Kandungan merkuri di air dan tanah Kelurahan Poboya, Kota Palu yang disebabkan oleh aktivitas penambangan emas merupakan masalah serius yang membutuhkan perhatian. Ini dapat menimbulkan bahaya bagi kesehatan dan perlu mendapat penanganan serius.
Merkuri adalah bahan yang sering digunakan dalam ekstraksi emas karena kemampuannya untuk membentuk amalgam dengan logam mulia ini. Dalam prosesnya, bijih emas dicampur dengan merkuri untuk menghasilkan dan mengekstraksi emas murni.
Pada bulan Agustus 2024, tiga mahasiswa dari Universitas Tadulako (Untad) Palu, yaitu Muh Rahmat Fadillah, Isrun, dan Sri Wahidah Prahastuti, mempublikasikan hasil penelitian mereka yang menemukan paparan bahan kimia di tanah Poboya, Kecamatan Palu Timur, Kota Palu.
Tiga mahasiswa menemukan kandungan bahan kimia jenis merkuri berkisar antara 0,0068-0,0305 ppm di tanah sekitar area pengolahan emas di Lagarutu, Kelurahan Poboya.
Poboya merupakan wilayah yang dikenal sebagai lokasi pertambangan emas terkemuka. Selain menjadi lahan milik PT Citra Palu Minerals (CPM), wilayah ini juga sering menjadi tempat aktivitas PETI (pertambangan emas tanpa izin) yang dilakukan oleh warga sekitar.
PETI (penambangan emas tanpa izin) telah beroperasi di Kelurahan Poboya dan Kecamatan Mantikulore, Kota Palu sejak tahun 2006.
Di kedua daerah ini, penambangan emas sering dilakukan oleh para penambang kecil tanpa memperhatikan prosedur yang aman dan ramah lingkungan. Sayangnya, limbah berbahaya yang mengandung merkuri sering dibuang secara sembarangan ke sungai atau tanah, menyebabkan pencemaran lingkungan yang serius.
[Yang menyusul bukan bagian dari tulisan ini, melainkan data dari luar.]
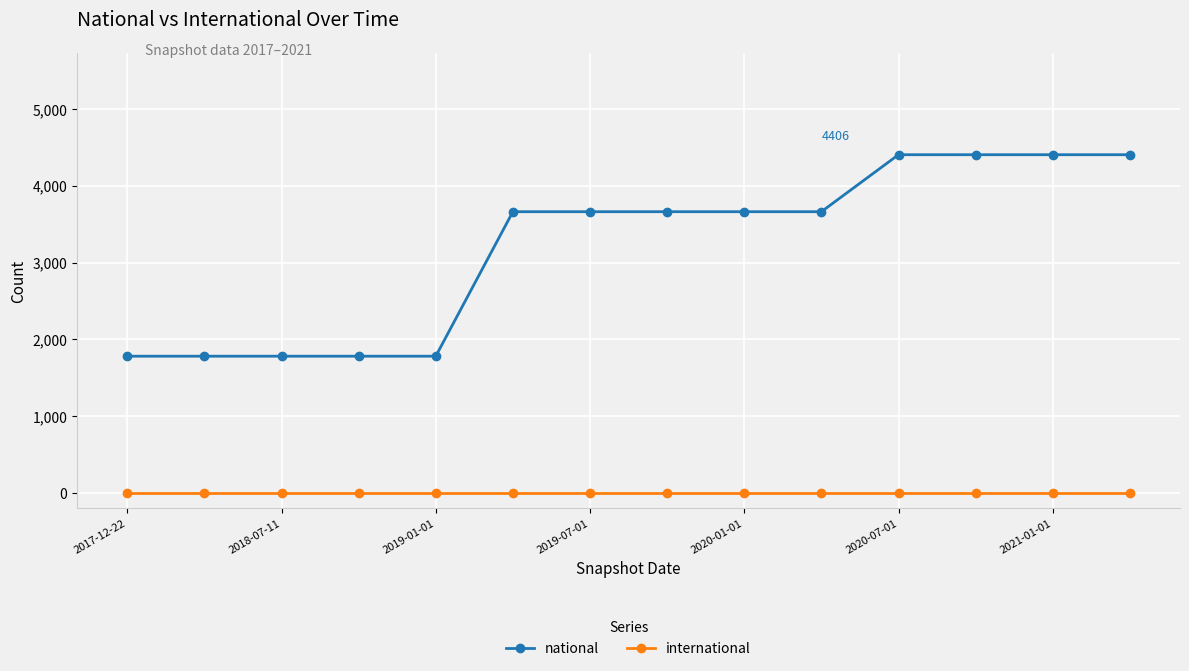

True or false: international and national intersect in this chart.

False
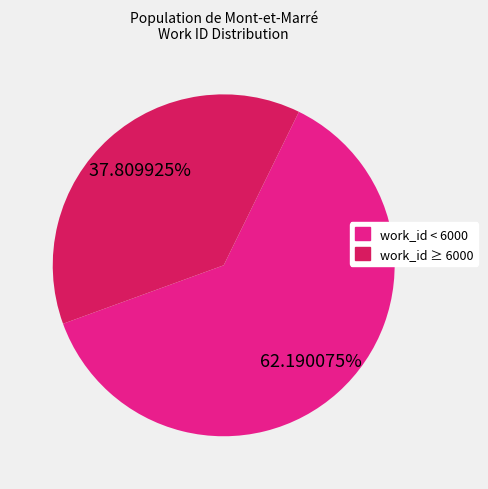

Is there a majority slice in this chart?

Yes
Menurut Dr. Ir. Bambang Sardi, ST., MT., seorang dosen Kimia di Fakultas Matematika dan Ilmu Pengetahuan Alam (F-MIPA) Universitas Tadulako (Untad) Palu, keberadaan merkuri di air dan tanah di wilayah Kota Palu, Sulawesi Tengah (Sulteng), terkait erat dengan aktivitas industri pengolahan emas, khususnya di daerah dengan pertambangan rakyat.